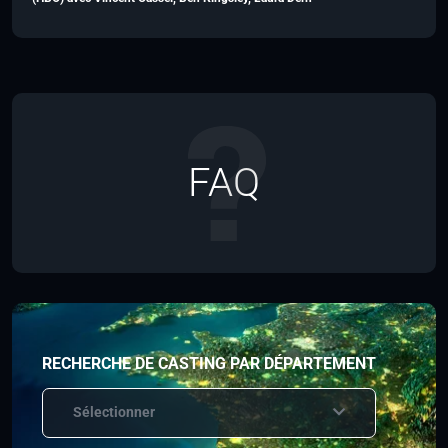
FAQ
RECHERCHE DE CASTING PAR DÉPARTEMENT
Sélectionner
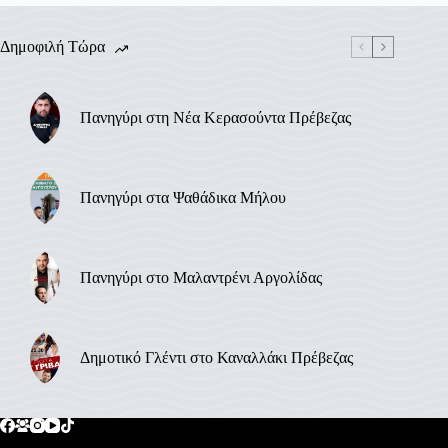
Δημοφιλή Τώρα
Πανηγύρι στη Νέα Κερασούντα Πρέβεζας
Πανηγύρι στα Ψαθάδικα Μήλου
Πανηγύρι στο Μαλαντρένι Αργολίδας
Δημοτικό Γλέντι στο Καναλλάκι Πρέβεζας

## Your assignment
Write out, exactly as they stand, the line with "RECHERCHE DE CASTING PAR DÉPARTEMENT" and every line after it through the end of the entries above; omit the pictures.

## Answer
RECHERCHE DE CASTING PAR DÉPARTEMENT
Sélectionner
Δημοφιλή Τώρα
Πανηγύρι στη Νέα Κερασούντα Πρέβεζας
Πανηγύρι στα Ψαθάδικα Μήλου
Πανηγύρι στο Μαλαντρένι Αργολίδας
Δημοτικό Γλέντι στο Καναλλάκι Πρέβεζας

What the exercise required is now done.